Cos’è la GenAI? Secondo la definizione di Wikipedia “è un tipo di Intelligenza Artificiale che è in grado di generare testo, immagini, video, musica o altri media in risposta a delle richieste dette prompt. I sistemi di Intelligenza Artificiale generativa utilizzano modelli generativi, che sono modelli statistici di una distribuzione congiunta di una variabile osservabile e di una variabile dipendente, che nel contesto del data mining è detta variabile target.” Detto in maniera più semplice (e anche semplificata) si tratta di sistemi che analizzano una mole di informazioni già presenti e da essa deducono delle regole per giungere a delle conclusioni. Ad esempio posso dare loro in pasto migliaia di foto di gatti e di cani, specificando quali animali siano, e la GenAI impara a riconoscerli sviluppando dei propri criteri. Non è difficile immaginare di fare la stessa cosa per i selezionatori, partendo da curriculum (o altri dati di input) ed una base dati di lavoratori efficienti, far generare loro una capacità di indicare i profili più consoni per una certa posizione.

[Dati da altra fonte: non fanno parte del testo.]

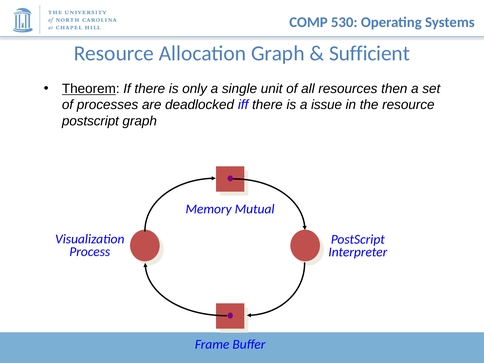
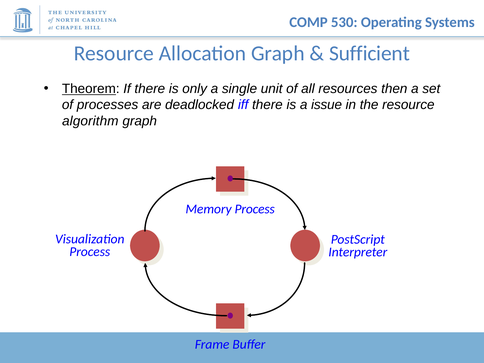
postscript at (90, 121): postscript -> algorithm
Memory Mutual: Mutual -> Process
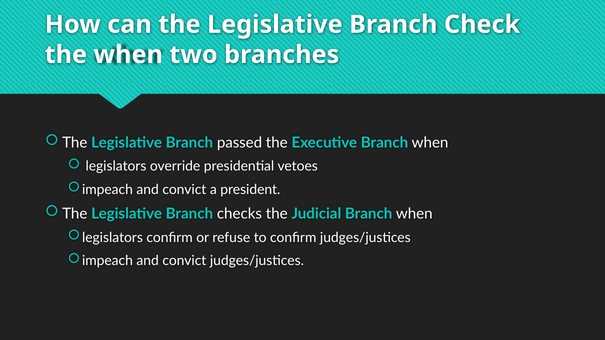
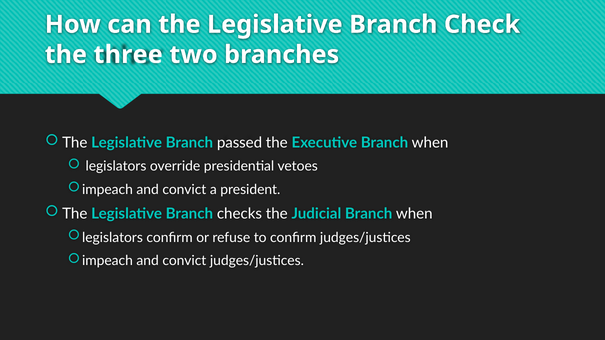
the when: when -> three
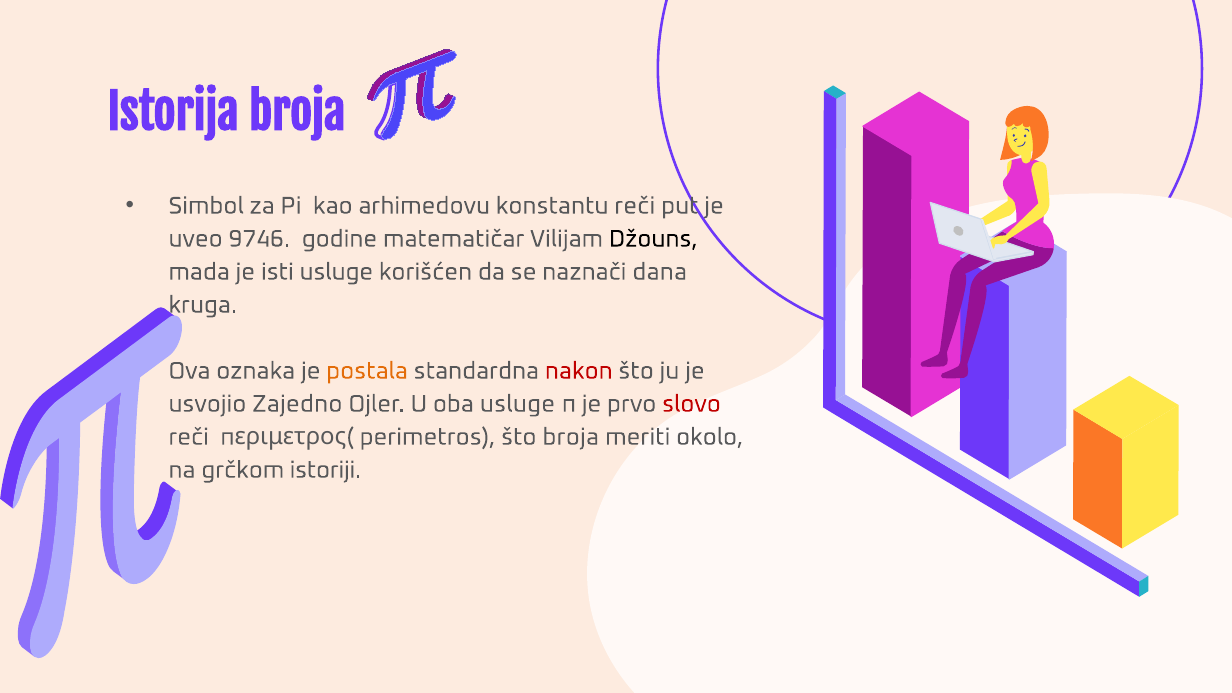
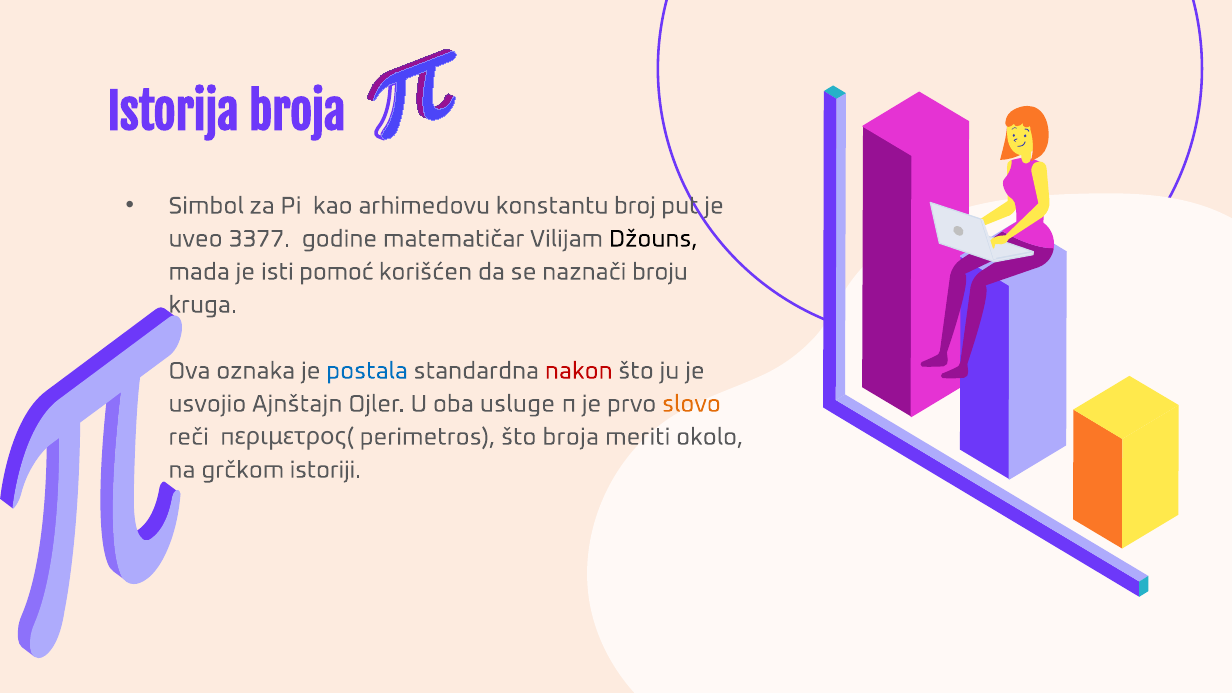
konstantu reči: reči -> broj
9746: 9746 -> 3377
isti usluge: usluge -> pomoć
dana: dana -> broju
postala colour: orange -> blue
Zajedno: Zajedno -> Ajnštajn
slovo colour: red -> orange
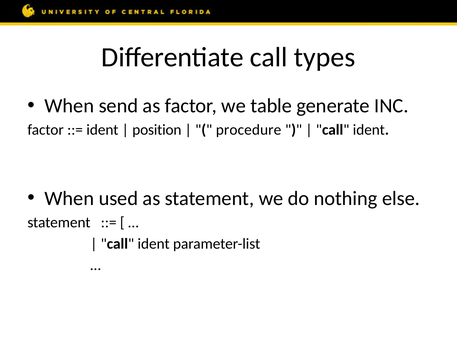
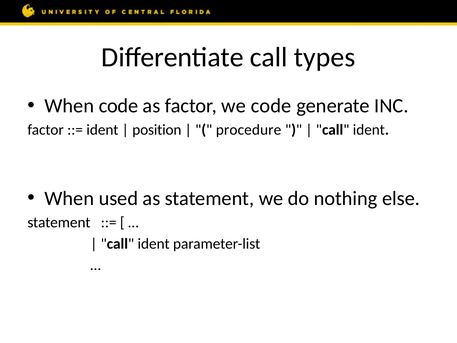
When send: send -> code
we table: table -> code
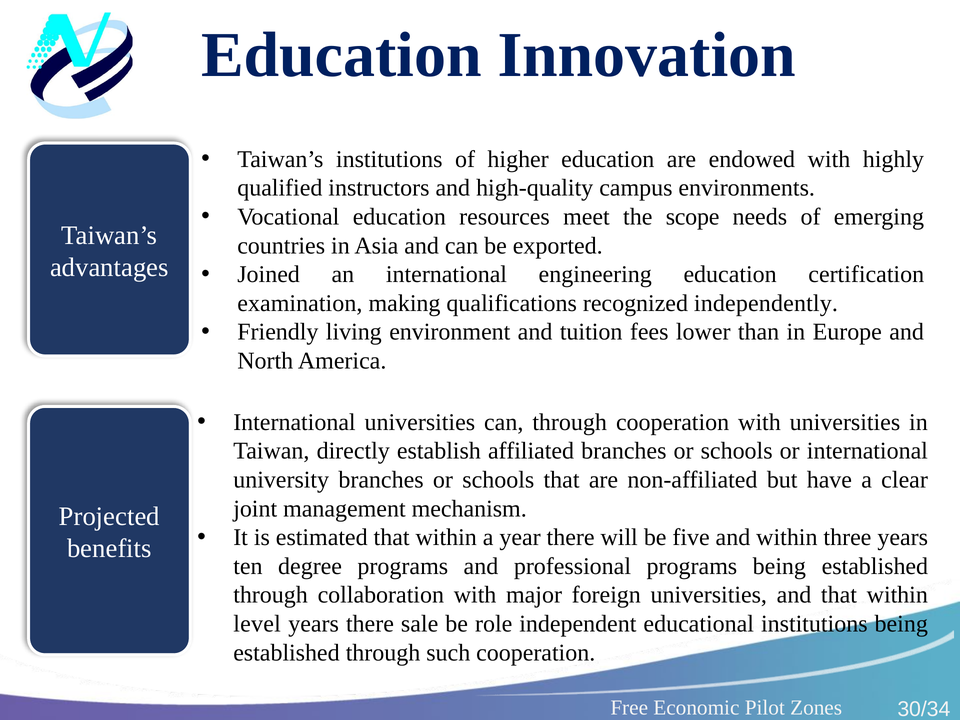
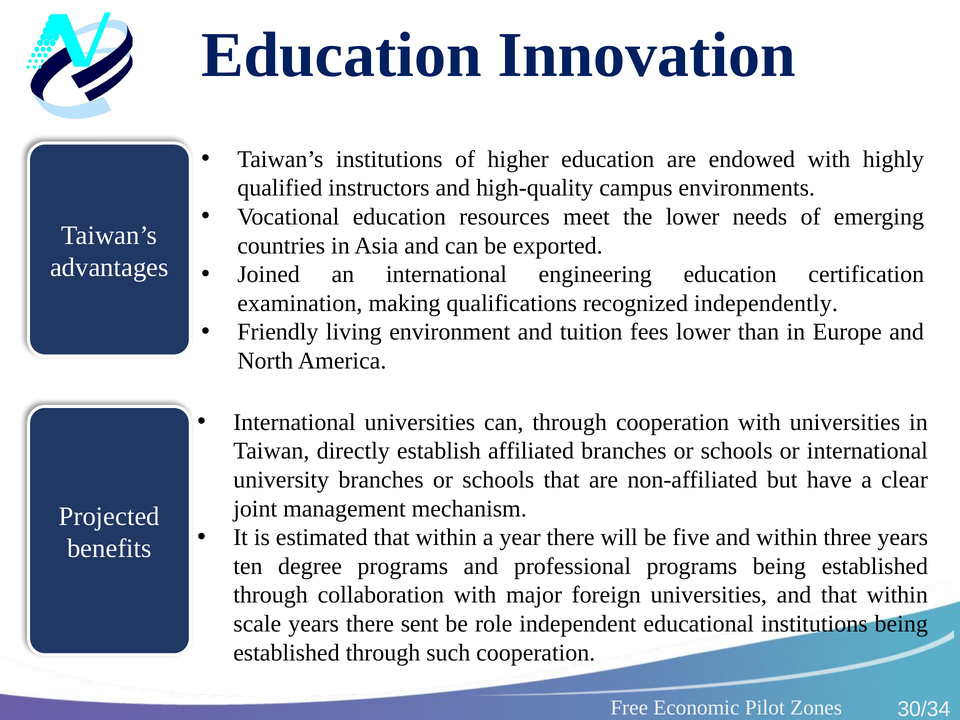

È già stato fatto con risultati deludenti, non solo per l’efficacia, ma perché i sistemi si sono dimostrati sessisti. In sostanza per molte posizioni venivano prediletti gli uomini rispetto alle donne. Si tratta quindi non solo di un mero rischio, ma alla luce dei fatti, di una realtà, le cui cause si possono ricondurre a mio avviso a due macro-motivazioni. Primo, i sistemi generativi si basano su basi dati esistenti, ed oggi la forza lavoro ha già molte discriminazioni sia a livello culturale (“badante”? pensi ad una signora dell’est) sia nelle numeriche (le badanti sono perlopiù signore dell’est). Ora in alcuni casi la correlazione caratteristica-statistica può essere accettabile: cerco una giocatrice di pallacanestro? La maggior parte di quelle di successo sono alte, la cerco anche io alta (ma esistono anche atleti formidabili e di talento di statura inferiore). Il fatto che la maggior parte dei manager di successo siano uomini e bianchi non implica che siano intrinsecamente o geneticamente meglio delle donne o delle persone di etnie diverse. Solamente perché ad oggi sono quelli che in maggioranza rivestono quelle posizioni e quindi numericamente più significativi. I migliori studenti delle università facoltose sono figli di ricchi, ciò non perché i figli delle classi medie o meno agiate siano meno intelligenti, ma solo perché numericamente solo in pochi riescono ad accedere ad un’istruzione di elite e questo ha un diretto impatto sulla statistica. Ed il problema non è solo in campo HR, o di evoluzione della tecnologia, visto che in un altro recente esperimento i robot con l’intelligenza artificiale si sono dimostrati sessisti e razzisti.   Pregiudizi che sono già, purtroppo, umani, ma che con l’IA possono addirittura peggiorare. Già, perché mentre si spera che l’umanità sviluppi cultura e mentalità più aperte, gli algoritmi dei computer tendono ad amplificare ogni relazione effetto-causa (pensiamo solo alle bolle informative di oggi) con il rischio che se oggi i manager uomo bianco sono la maggioranza, per i computer potrebbero diventare quasi l’unica tipologia.